Rather more distressingly with the purchase of 90 per cent of the tickets at most ‘prestige’ opera houses by multi-nationals you have to put up with the relevance of the production to the Futures market, complaints about the temperature of the house champagne or ‘outraged’ comments about audience members wearing jeans. In a way I suppose there is some excuse: most of these freeloaders are only there for the kudos and to meet with clients, so the music is of little interest.


Clearly in order to change perceptions you would need to educate the audience. Since most are quite happy to go along with what the hype tells them about new artists, or allow their libido to take over, then I doubt if there would be many takers for Audience night-classes at a local college.

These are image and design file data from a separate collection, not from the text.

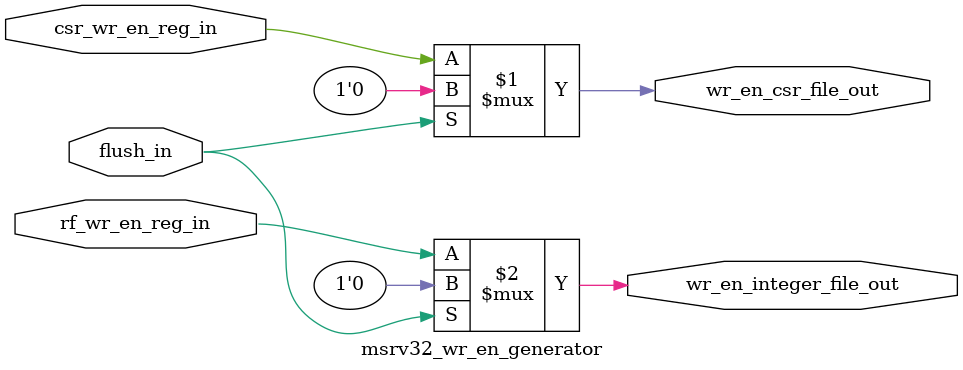
<source format=v>
module msrv32_wr_en_generator (
    flush_in,
    rf_wr_en_reg_in,
    csr_wr_en_reg_in,
    wr_en_integer_file_out,
    wr_en_csr_file_out
);

input flush_in;
input rf_wr_en_reg_in;
input csr_wr_en_reg_in;
output wr_en_integer_file_out;
output wr_en_csr_file_out;

assign wr_en_csr_file_out = (flush_in) ? 1'b0 : csr_wr_en_reg_in;
assign wr_en_integer_file_out = (flush_in) ? 1'b0 : rf_wr_en_reg_in;
    
endmodule

</source>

However, I would be in favour of utilising the chip-inserts I advocated in the first article. Here you would need to have a voting system, people would have hand-held counters and if prior to the concert or at any break in the proceedings more than six people pressed the ‘execute ‘ button the offender would be rendered quite literally speechless for, say, two hours.

On a rather more contentious note, concert programme-notes could carry an artist health warning, saying something along the lines of, ‘This singer is somewhat old and may be suffering from shortness of breath, bad intonation and wobble’. Then of course there is the good old-fashioned interjection: just tell anyone talking nonsense to move away, speak in a whisper, or shut up. Failing that, hit them!